Stores all around the UK will participate in “Autism Hour” in an effort to raise awareness of autism. This event was organized by the National Autistic Society to help draw attention to the difficulties that people with autism can face in noisy environments.

This first started when an Asda superstore staged a quiet hour to help individuals with autism and individuals with disabilities shopping in May 2016. All music and display TVs were turned off and customers were given a map of the store, featuring pictures instead of words. Simon Lea, manager of the Asda Living store at the Cheetham Hill complex, came up with the idea to help people who were overwhelmed by noise and disturbance. Lea thought of the idea after seeing a boy with autism struggle to cope in the store in April 2016, and has since said that many other stores plan to follow his example.

Lea told the Manchester Evening News, “It went really well. The store was silent, and we had great feedback from the families who benefited. Now it will be a regular event for us – every Saturday.”

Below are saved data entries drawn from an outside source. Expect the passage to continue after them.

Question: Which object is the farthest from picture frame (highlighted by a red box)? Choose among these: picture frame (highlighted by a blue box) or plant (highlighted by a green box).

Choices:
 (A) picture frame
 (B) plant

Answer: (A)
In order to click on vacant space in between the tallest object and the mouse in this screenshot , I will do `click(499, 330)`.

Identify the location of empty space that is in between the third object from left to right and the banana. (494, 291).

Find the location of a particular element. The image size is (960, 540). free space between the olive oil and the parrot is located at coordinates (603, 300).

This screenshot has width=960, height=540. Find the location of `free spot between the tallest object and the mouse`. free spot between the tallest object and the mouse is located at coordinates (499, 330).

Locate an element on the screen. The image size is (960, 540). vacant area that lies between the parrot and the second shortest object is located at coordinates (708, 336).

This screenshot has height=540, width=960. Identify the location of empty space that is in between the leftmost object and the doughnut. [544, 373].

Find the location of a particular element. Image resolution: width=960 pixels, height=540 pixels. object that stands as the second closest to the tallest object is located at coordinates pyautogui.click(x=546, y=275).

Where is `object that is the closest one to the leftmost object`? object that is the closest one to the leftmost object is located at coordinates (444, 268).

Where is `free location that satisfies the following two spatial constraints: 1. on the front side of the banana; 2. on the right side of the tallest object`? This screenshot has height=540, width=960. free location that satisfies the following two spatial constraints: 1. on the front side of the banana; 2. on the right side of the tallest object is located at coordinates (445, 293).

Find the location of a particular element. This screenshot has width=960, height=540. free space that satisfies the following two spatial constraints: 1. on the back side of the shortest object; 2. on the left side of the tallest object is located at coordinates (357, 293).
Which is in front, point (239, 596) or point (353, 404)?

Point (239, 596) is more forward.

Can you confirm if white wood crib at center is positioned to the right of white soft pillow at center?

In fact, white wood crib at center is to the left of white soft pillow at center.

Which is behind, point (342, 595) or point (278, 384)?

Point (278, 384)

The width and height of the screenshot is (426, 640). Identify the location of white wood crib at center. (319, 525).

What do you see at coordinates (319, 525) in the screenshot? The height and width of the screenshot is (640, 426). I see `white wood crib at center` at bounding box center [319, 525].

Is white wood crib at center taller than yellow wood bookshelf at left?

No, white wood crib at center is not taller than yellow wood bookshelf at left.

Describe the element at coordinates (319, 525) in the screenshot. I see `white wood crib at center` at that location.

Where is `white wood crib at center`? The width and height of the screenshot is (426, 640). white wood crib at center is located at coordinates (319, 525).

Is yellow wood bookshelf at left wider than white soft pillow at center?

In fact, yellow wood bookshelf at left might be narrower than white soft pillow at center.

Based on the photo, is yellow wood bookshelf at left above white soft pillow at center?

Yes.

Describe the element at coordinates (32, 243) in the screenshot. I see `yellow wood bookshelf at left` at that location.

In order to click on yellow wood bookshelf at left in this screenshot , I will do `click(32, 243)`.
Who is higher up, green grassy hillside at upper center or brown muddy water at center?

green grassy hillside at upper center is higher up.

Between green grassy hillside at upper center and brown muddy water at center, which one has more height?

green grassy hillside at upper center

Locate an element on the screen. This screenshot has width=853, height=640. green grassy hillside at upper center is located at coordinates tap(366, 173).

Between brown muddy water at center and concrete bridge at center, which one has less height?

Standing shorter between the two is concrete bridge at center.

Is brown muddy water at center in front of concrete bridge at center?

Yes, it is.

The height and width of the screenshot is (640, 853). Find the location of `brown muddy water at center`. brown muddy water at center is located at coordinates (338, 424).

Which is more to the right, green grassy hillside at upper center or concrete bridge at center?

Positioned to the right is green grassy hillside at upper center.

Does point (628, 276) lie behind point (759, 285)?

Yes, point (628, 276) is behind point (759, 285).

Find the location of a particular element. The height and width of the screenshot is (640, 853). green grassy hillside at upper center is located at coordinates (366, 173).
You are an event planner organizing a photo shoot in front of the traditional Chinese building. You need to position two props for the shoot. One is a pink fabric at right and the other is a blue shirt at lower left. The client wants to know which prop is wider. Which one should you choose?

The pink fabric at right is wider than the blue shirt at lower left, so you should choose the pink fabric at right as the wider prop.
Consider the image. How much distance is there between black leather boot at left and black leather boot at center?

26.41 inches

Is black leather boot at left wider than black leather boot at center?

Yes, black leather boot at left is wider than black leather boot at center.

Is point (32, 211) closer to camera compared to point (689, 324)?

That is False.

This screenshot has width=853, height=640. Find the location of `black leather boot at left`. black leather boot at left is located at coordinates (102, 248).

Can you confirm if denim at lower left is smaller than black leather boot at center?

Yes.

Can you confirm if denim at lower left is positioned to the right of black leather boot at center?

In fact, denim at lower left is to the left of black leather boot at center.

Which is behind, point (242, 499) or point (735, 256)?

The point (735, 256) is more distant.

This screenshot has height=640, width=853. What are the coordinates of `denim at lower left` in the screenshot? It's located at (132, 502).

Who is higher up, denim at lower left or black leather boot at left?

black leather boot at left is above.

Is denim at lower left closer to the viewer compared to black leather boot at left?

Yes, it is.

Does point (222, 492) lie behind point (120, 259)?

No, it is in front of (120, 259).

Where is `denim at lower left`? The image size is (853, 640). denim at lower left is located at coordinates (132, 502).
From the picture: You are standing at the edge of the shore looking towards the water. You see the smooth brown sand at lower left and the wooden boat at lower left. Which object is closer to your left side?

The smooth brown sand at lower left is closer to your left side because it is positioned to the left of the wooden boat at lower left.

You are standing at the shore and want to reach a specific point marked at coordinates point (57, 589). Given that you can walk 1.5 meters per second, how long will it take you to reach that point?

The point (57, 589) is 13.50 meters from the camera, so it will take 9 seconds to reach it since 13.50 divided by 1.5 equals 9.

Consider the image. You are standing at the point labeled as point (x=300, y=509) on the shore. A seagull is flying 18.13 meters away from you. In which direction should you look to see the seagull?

In addition he shared, “It’s all about helping people really. Six months ago I would have said ‘control your child’ even though I’ve got children. But speaking to people with autism and disabled people has helped me think about how I can make it a better place to shop.”

This event in 2016 has now inspired stores all over the UK to participate in “Autism Hour.” In the first week of October of 2017, businesses will turn down music, reduce announcements, and dim lights to help create a calming and less intimidating environment for families and individuals with autism. Store workers have also been educated about autism and how they can provide support.

Some major retailers that are planning on participating are Clarks and Toys R Us.

As reported by Independent, research by the National Autistic Society shows that 79% of autistic people feel socially isolated and 64% avoid going to stores. In response, there has been a growing trend towards autism-friendly events in public places. A recent example would be the store Tesco trial an autism-friendly hour in its Crawley store in February of this year.